Najpierw śniadanie. Asia305 zapytała mnie o pomysły na ten posiłek, więc proszę, jedno z moich ostatnich śniadań - wiele różności: ser brie, ogórek, pomidor, awokado (tak właśnie wygląda mocno dojrzałe awokado wyciapane ze skórki łyżką na talerz ^^*~~), tofu, marchewka, w środku hummus posypany nasionami. Do tego zupa miso (instant), banan i jabłko. Tak, najadłam się tym po czubki uszu i nie byłam głodna przez kilka godzin.
First, breakfast. Asia305 recently asked me about breakfast ideas so here is my recent plate - brie cheese, cucumber, tomato, avocado (yes, it was scooped out of the peel with a spoon because it was very ripe ^^*~~), tofu, carrot, in the middle bowl with hummus sprinkled with different seeds. Plus miso soup, banana and apple. Yes, I barely could finish this portion and then I was full for several hours.
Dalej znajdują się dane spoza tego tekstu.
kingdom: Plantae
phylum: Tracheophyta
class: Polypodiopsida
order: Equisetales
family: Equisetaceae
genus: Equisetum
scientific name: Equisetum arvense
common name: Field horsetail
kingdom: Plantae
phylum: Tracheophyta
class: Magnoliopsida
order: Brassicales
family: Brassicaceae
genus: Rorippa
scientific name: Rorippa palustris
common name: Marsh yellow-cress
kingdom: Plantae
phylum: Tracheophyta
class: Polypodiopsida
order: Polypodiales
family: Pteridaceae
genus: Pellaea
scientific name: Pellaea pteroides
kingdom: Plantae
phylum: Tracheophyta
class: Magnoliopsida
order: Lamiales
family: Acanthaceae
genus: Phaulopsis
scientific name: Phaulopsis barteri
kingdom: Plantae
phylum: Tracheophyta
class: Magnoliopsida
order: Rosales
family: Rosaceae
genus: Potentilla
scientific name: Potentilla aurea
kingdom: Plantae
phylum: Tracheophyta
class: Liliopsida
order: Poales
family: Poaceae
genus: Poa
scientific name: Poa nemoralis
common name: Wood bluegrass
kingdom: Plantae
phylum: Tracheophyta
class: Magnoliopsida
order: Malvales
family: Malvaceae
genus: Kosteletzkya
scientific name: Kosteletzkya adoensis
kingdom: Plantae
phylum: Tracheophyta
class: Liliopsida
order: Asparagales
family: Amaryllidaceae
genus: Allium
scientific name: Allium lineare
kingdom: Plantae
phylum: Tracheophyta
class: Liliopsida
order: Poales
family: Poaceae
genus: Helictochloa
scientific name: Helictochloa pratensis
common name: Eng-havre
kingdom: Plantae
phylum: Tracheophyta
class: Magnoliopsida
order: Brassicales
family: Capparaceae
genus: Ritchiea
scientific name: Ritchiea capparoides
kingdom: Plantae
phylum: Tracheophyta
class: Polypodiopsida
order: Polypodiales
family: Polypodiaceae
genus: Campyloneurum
A dzisiaj coś z zupełnie innej beczki, bo pokażę Wam, jak przetrwał zimę mój ogródek na balkonie. *^v^* Poprzedni wpis ogrodniczy możecie przeczytać tutaj. Poniżej dla przypomnienia zdjęcie jak to wyglądało jeszcze na jesieni i w zasadzie przez cała jesień do wczesnej zimy (kliknij żeby powiększyć).
Today I'll show you how my balcony garden survived Winter. *^v^* My previous post about my balcony can be found here. Below the photo how it looked like in the Autumn and early Winter (click to enlarge).




Zacznijmy od tego czego dziś nie pokażę - acuba i szeflera zimowały u nas w domu a fitonia biała i różowa pojechały przezimować do mieszkania mojej mamy, bo nie znalazłam już dla nich wolnego parapetu u mnie w domu (i wciąż tam są i pięknie rosną).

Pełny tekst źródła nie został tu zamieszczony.